**Exercise directions**
Copy every record below word for word, from the first to the last, and leave the pictures out of your copy.

[Dataset excerpts]

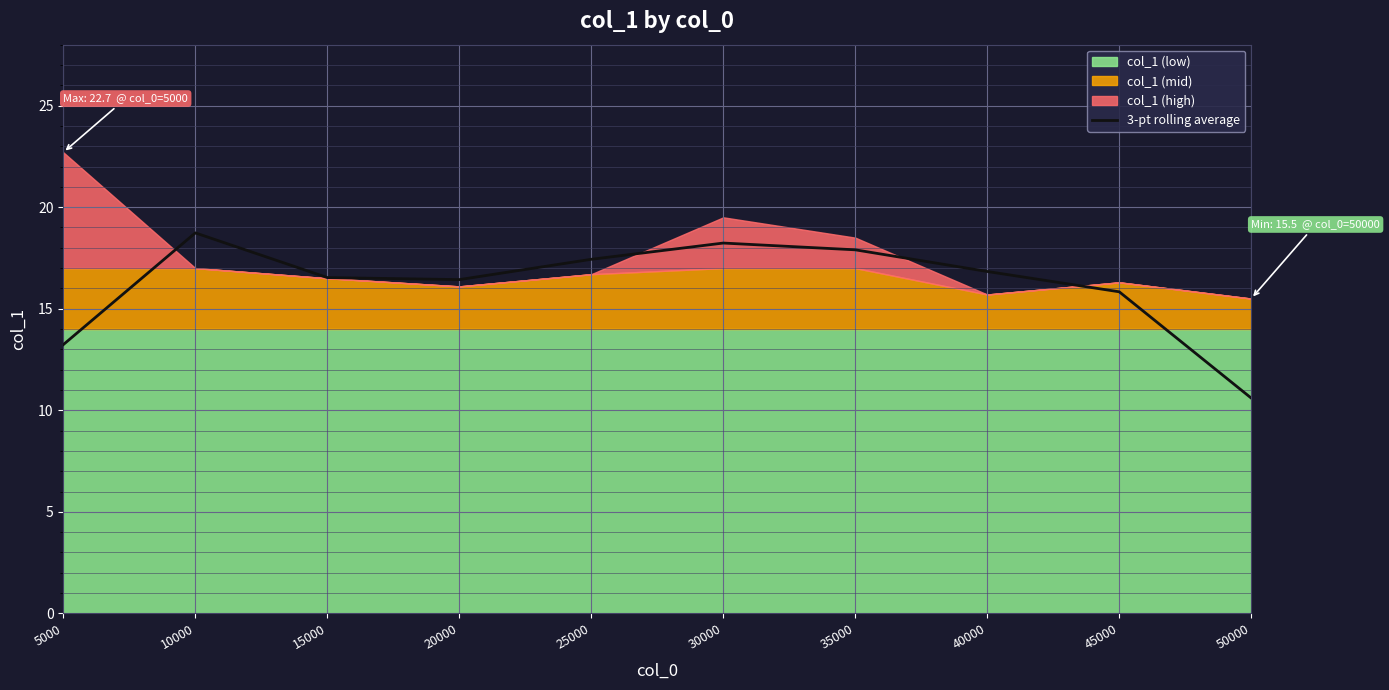

The value of 3-pt rolling average at 50000 is 10.6. True or false?

True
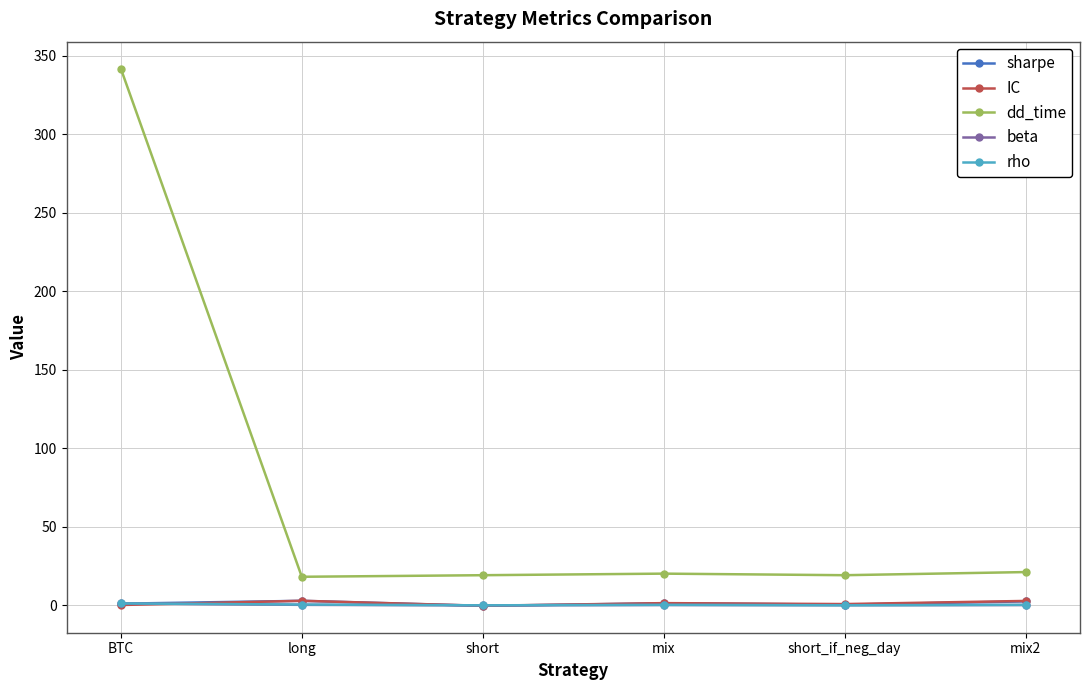

True or false: rho and dd_time cross at least once.

False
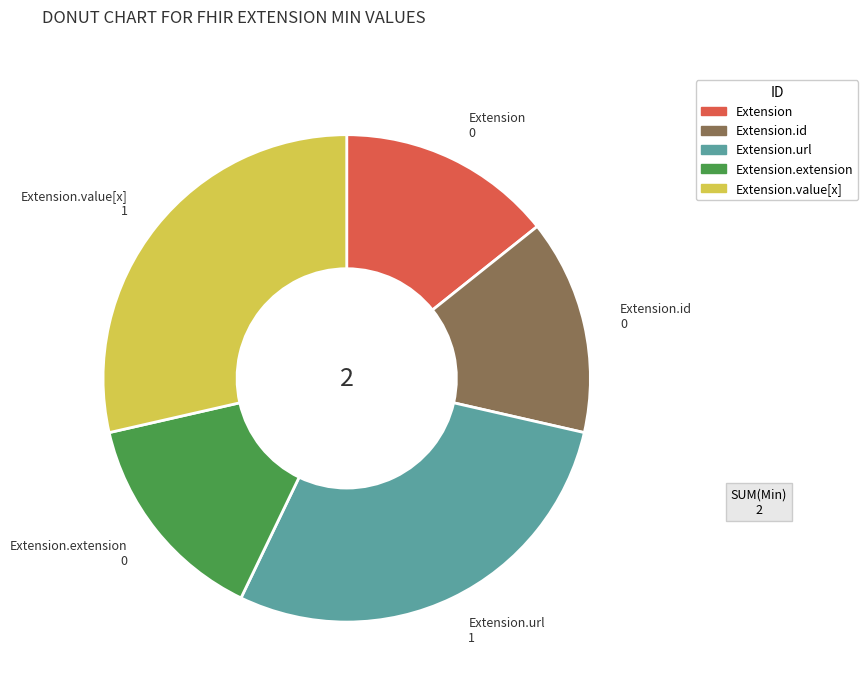

Does any single category account for the majority?

No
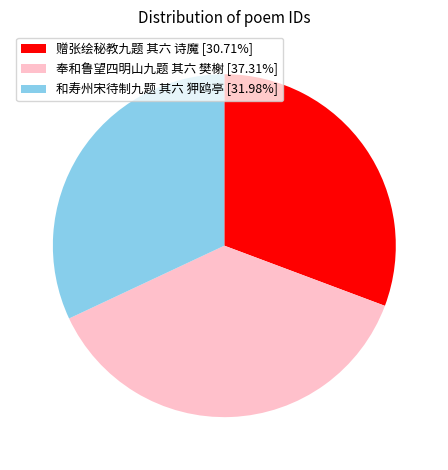

Is the sum of 和寿州宋待制九题 其六 狎鸥亭 and 奉和鲁望四明山九题 其六 樊榭 greater than half?

Yes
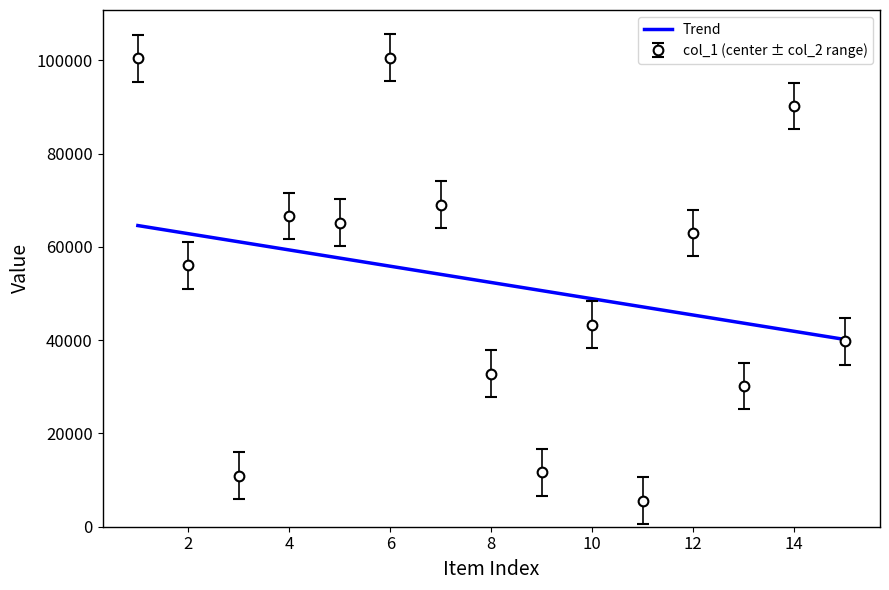

Which series has the largest range (max minus min)?

col_1 (center ± col_2 range)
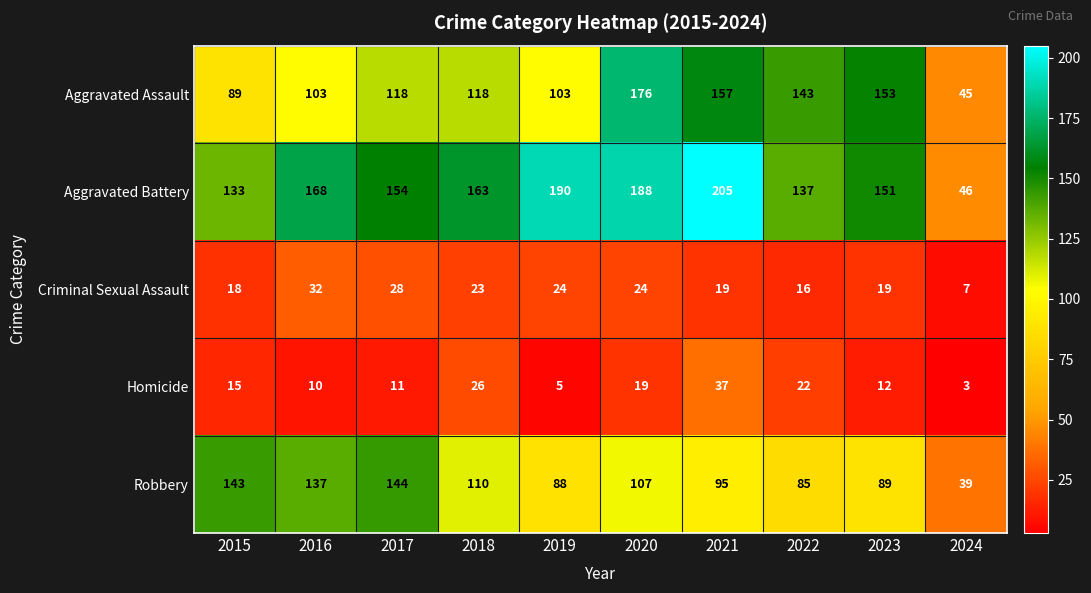

Between 2022 and 2023, which series saw the biggest shift?

Aggravated Battery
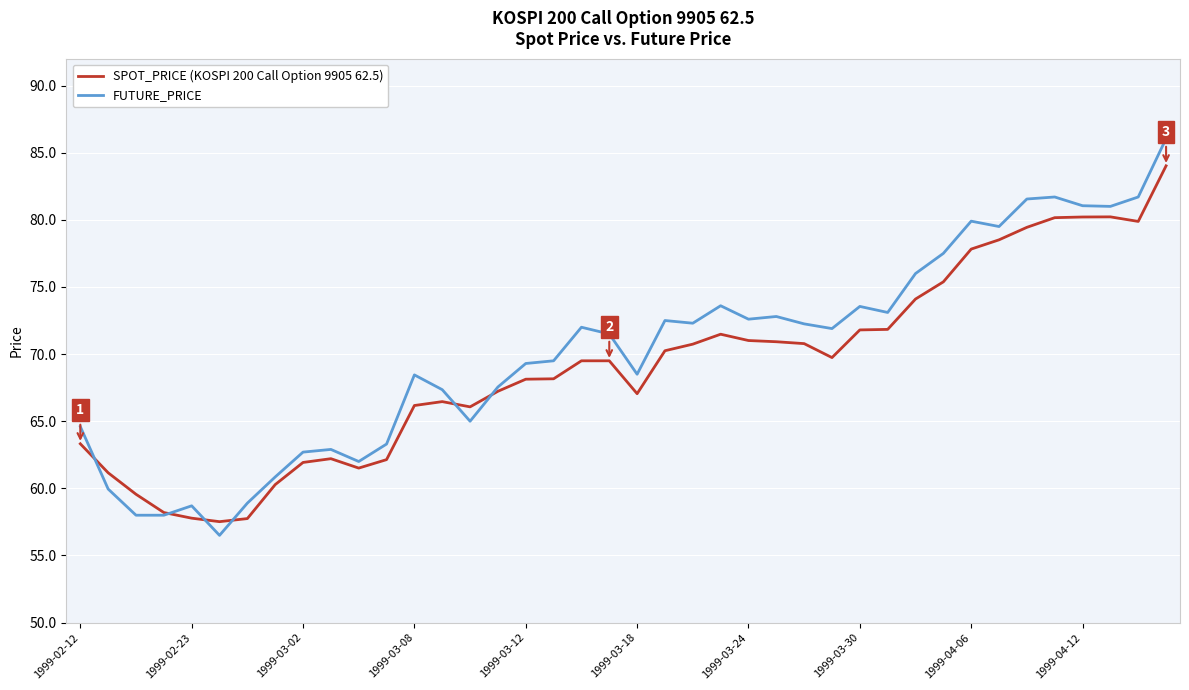

Reading right to left, transcribe all the data shown in this chart.

SPOT_PRICE: 84.0	79.9	80.2	80.2	80.2	79.4	78.5	77.8	75.4	74.1	71.8	71.8	69.7	70.8	70.9	71.0	71.5	70.7	70.2	67.0	69.5	69.5	68.2	68.1	67.2	66.1	66.5	66.2	62.1	61.5	62.2	61.9	60.3	57.8	57.5	57.8	58.2	59.6	61.2	63.3
FUTURE_PRICE: 86.0	81.7	81.0	81.0	81.7	81.5	79.5	79.9	77.5	76.0	73.1	73.5	71.9	72.2	72.8	72.6	73.6	72.3	72.5	68.5	71.5	72.0	69.5	69.3	67.5	65.0	67.3	68.5	63.3	62.0	62.9	62.7	60.9	58.9	56.5	58.7	58.0	58.0	60.0	64.6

[/Dataset excerpts]

**Task response**
The value of 3-pt rolling average at 50000 is 10.6. True or false?

True

True or false: rho and dd_time cross at least once.

False

Does any single category account for the majority?

No

Is the sum of 和寿州宋待制九题 其六 狎鸥亭 and 奉和鲁望四明山九题 其六 樊榭 greater than half?

Yes

Which series has the largest range (max minus min)?

col_1 (center ± col_2 range)

Between 2022 and 2023, which series saw the biggest shift?

Aggravated Battery

Reading right to left, transcribe all the data shown in this chart.

SPOT_PRICE: 84.0	79.9	80.2	80.2	80.2	79.4	78.5	77.8	75.4	74.1	71.8	71.8	69.7	70.8	70.9	71.0	71.5	70.7	70.2	67.0	69.5	69.5	68.2	68.1	67.2	66.1	66.5	66.2	62.1	61.5	62.2	61.9	60.3	57.8	57.5	57.8	58.2	59.6	61.2	63.3
FUTURE_PRICE: 86.0	81.7	81.0	81.0	81.7	81.5	79.5	79.9	77.5	76.0	73.1	73.5	71.9	72.2	72.8	72.6	73.6	72.3	72.5	68.5	71.5	72.0	69.5	69.3	67.5	65.0	67.3	68.5	63.3	62.0	62.9	62.7	60.9	58.9	56.5	58.7	58.0	58.0	60.0	64.6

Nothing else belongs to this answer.